What Diggle’s arc meant for the Arrowverse

Turning Diggle into a Green Lantern would have added a new dimension to the Arrowverse. A cosmic scale. A new frontier for a universe that had already explored time travel, alternate Earths and speed forces. Giving that role to someone like Diggle would have sent a message. That loyalty and stability were as worthy of power as drama and destruction.

But the Green Lantern name is valuable. DC had its reasons. Bigger projects were coming. Other versions of the character were being developed. And Diggle’s version, grounded in television, didn’t fit into those plans.


Why the plan didn’t move forward

It wasn’t a lack of commitment from the cast or writers. According to Ramsey, they wanted it to happen. They pushed for it. But DC didn’t approve of the use of the Green Lantern identity. They wanted to hold that storyline for something else. Possibly the new Lanterns series. Possibly just to avoid overlapping storylines.

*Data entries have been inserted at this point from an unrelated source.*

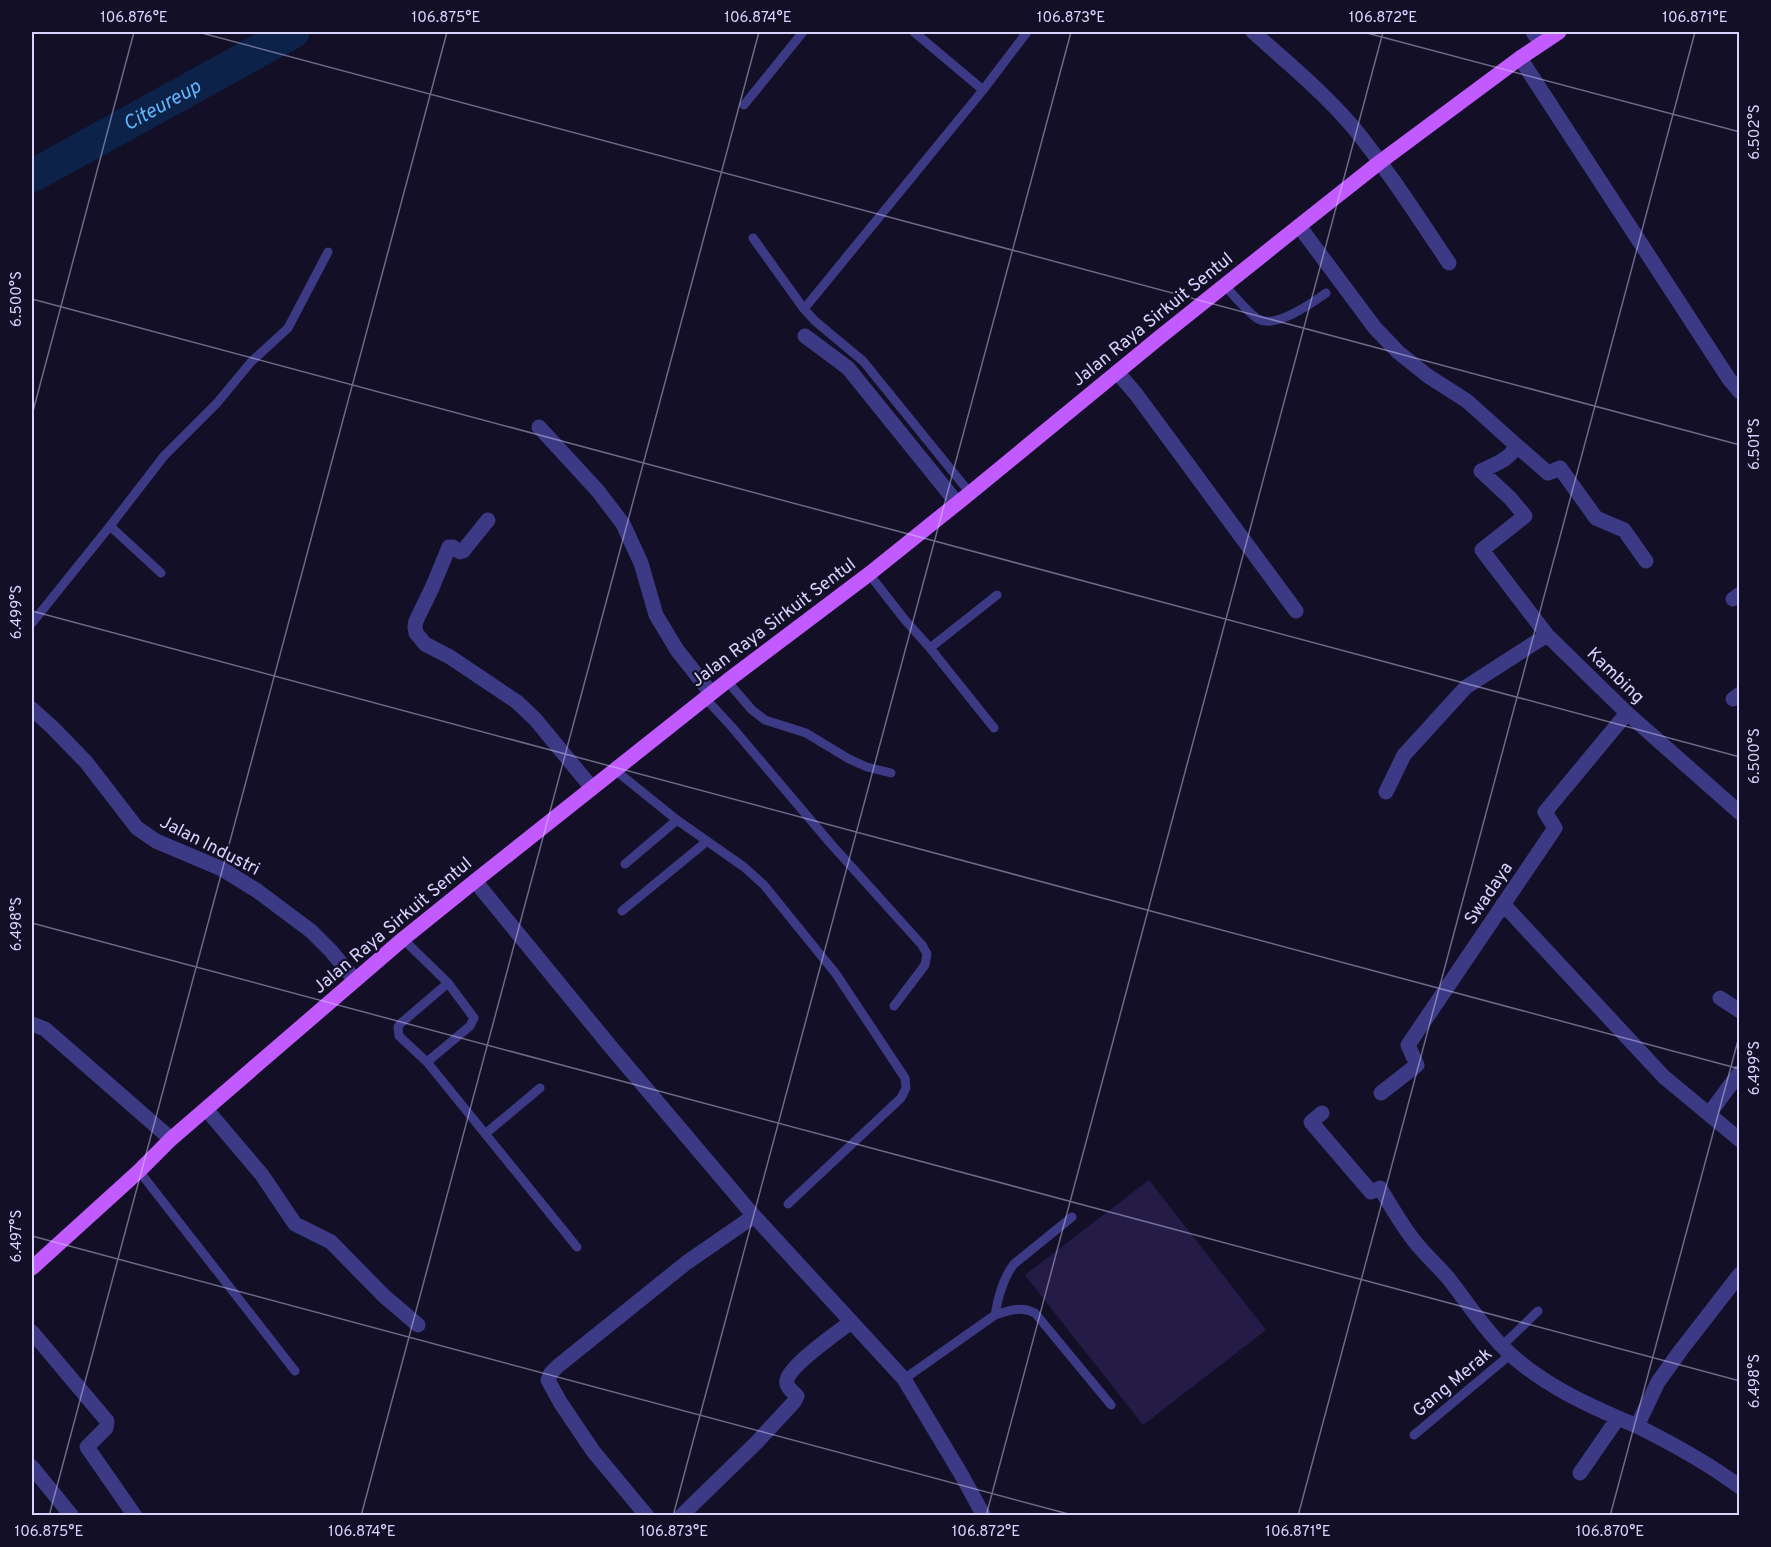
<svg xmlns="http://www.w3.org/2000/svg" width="1771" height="1547" font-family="Overpass,sans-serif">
	<rect width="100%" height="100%" fill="#130f26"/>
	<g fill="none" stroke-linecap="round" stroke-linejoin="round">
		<!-- river -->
		<path stroke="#0c2248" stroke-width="33" id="s1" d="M32,176L293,32"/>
	</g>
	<!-- building -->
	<path fill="#241b47" d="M1149,1180L1266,1330L1143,1425L1025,1275Z"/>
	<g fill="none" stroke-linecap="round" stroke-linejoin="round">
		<!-- service -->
		<path stroke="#3d3a85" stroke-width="9" d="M914,32L983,90
			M744,105L803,32
			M753,238L804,309
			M1224,285C1233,294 1248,313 1258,319C1276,329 1312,303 1326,293
			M970,493L863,361L815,321L804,309L983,90L1027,32
			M110,526L161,573
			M869,574L905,620L930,648L997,595
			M32,623L110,526L164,456L217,403L251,362L288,328L328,252
			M930,648L994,728
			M727,681L752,710L765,720L806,733L849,759L867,767L891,773
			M705,698L731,726L831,844L922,945L927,954L925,965L894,1006
			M615,770L677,820L744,867L764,885L836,974L905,1078L906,1088L901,1098L788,1204
			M625,864L677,820
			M622,911L706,842
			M403,939L448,983L474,1018L470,1026L427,1062
			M448,983L400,1024L398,1027L399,1036L427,1062L577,1247
			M485,1134L540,1088
			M139,1171L295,1371
			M995,1315C1010,1310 1021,1306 1035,1313L1111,1405
			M1502,1346L1538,1311
			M904,1379L995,1315C998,1297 1003,1278 1014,1264L1072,1217
			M1414,1435L1511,1354"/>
		<!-- minor -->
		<path stroke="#3d3a85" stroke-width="15" d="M1253,32C1287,62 1323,92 1353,127C1388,170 1418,217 1449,263
			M1533,32L1541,43
			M1520,58L1729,379L1740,392
			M1299,226L1375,328L1398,352L1428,376L1467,401L1516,445C1512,459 1493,465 1481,471L1510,498L1525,516L1482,550L1547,635L1627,713L1740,813
			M805,336L848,368L957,503
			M1117,372L1136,394L1296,611
			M539,427L598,491L623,524L641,563L656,615L677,650L711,693
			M1516,445L1548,473L1560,468L1596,518L1624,530L1646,561
			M488,520L463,551L460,552L453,547H449L432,588L416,621L415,627L416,633L425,644L450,657L517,702L535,719L592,788
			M1733,599L1740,594
			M1733,699L1740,694
			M32,709L53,728L86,762L137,828L156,841L222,869L256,890L311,931L331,951L355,980
			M1386,792L1404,755L1466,687L1547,635
			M475,881L610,1046L754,1216L904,1379L961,1474L984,1516
			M1503,904L1664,1077L1740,1140
			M1720,998L1740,1011
			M32,1024L45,1029L171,1139
			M1381,1093L1417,1065L1408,1045L1555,828L1545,812L1627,713
			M206,1109L262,1175L295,1224L331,1242L384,1296L418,1325
			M1322,1113L1311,1122L1371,1192L1380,1188C1390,1205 1400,1222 1412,1238C1423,1253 1437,1265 1449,1279C1466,1301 1481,1324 1500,1344C1537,1383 1589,1406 1637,1426
			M1709,1114L1740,1072
			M1740,1274L1681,1350L1658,1382L1637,1426C1673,1444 1708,1463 1740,1487
			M32,1332L107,1421L106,1428L87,1447L135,1516
			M32,1467L71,1515
			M1580,1473L1618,1418
			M647,1516L593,1451L560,1402L548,1380L551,1373L558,1366L686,1263L754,1216
			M681,1516L756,1443L794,1402L797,1396C793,1392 785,1386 787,1380C790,1365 838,1332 851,1322"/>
		<!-- primary -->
		<path stroke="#c25bff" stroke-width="15" d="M32,1268L139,1171L171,1139L403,939L475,881L727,681L869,574L970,493L1160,337L1299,226L1380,162L1520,58L1559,32"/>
	</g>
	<!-- ticks -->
	<path fill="none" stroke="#d9d4ff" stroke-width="1.5" stroke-opacity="0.45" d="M198,32L1740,445M1363,32L1740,132M32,299L1740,757M32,415L134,32M32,611L1740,1069M32,923L1740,1381M32,1236L1076,1516M49,1516L447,32M361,1516L759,32M673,1516L1071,32M986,1516L1383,32M1298,1516L1695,32M1610,1516L1740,1033"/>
	<g text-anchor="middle" stroke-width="4.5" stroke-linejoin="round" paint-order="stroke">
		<!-- street labels -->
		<g font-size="18" fill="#d9d4ff" stroke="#130f26">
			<text transform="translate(1152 319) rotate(-39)" y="6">Jalan Raya Sirkuit Sentul</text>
			<text transform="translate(773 622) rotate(-37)" y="6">Jalan Raya Sirkuit Sentul</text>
			<text transform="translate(1616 675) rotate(44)" y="6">Kambing</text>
			<text transform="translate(210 845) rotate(27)" y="6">Jalan Industri</text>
			<text transform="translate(1488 893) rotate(-56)" y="6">Swadaya</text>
			<text transform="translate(392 925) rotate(-40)" y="6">Jalan Raya Sirkuit Sentul</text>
			<text transform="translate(1452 1382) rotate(-40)" y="6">Gang Merak</text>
		</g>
		<!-- water labels -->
		<g font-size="20" font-style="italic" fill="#62b6ff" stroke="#130f26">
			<text dy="7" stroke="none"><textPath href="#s1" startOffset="148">Citeureup</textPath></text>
		</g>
	</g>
	<!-- border -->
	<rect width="1771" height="1547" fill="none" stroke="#130f26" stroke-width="66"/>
	<rect x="33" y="33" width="1705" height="1481" fill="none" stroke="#d9d4ff" stroke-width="2"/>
	<g font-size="15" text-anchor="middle" fill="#d9d4ff">
		<text x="134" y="22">106.876°E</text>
		<text x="446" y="22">106.875°E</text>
		<text x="758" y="22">106.874°E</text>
		<text x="1071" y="22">106.873°E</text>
		<text x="1383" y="22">106.872°E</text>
		<text x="1695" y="22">106.871°E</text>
		<text transform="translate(1754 132) rotate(-90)" y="5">6.502°S</text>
		<text transform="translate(16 299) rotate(-90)" y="5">6.500°S</text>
		<text transform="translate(1754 444) rotate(-90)" y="5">6.501°S</text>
		<text transform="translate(16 612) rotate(-90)" y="5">6.499°S</text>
		<text transform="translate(1754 756) rotate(-90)" y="5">6.500°S</text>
		<text transform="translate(16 924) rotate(-90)" y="5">6.498°S</text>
		<text transform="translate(1754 1068) rotate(-90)" y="5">6.499°S</text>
		<text transform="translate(16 1236) rotate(-90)" y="5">6.497°S</text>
		<text transform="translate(1754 1381) rotate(-90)" y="5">6.498°S</text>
		<text x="49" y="1536">106.875°E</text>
		<text x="362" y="1536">106.874°E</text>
		<text x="674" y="1536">106.873°E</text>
		<text x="986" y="1536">106.872°E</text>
		<text x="1298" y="1536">106.871°E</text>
		<text x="1610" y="1536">106.870°E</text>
	</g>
</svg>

With that decision, Diggle’s arc changed. He remained in the Arrowverse. Appeared in different shows. Stayed involved. However the potential of the transformation was left behind.

Arrow | Image via CW
Arrow | Image via CW

What’s left for those still interested

Concept art of Diggle as a Green Lantern surfaced in 2024. It matched the tone of the universe. Balanced, modern, true to the character. But it was never used. It became part of the what-if collection of the Arrowverse. Meanwhile, HBO’s Lanterns series is in development. A different universe, a new tone, no connection to what had come before.

There might be another John Stewart coming. But it won’t be Diggle. And it won’t be Ramsey. That chapter stayed closed.


The ending that never played out

The Arrowverse had ambition. It wanted to connect characters, expand boundaries, take risks. Some of those worked. Others stayed stuck. The Green Lantern arc was one of the stories that came close. The signs were there. The character was ready. The audience saw it.

But in the end, it didn’t happen. Not because it didn’t make sense, but because it wasn’t allowed to move forward. And in a universe built on possibility, that absence still echoes.

Some arcs never begin. Others begin and don’t finish. This one did something in between. And for the Arrowverse, that was more common than it should have been.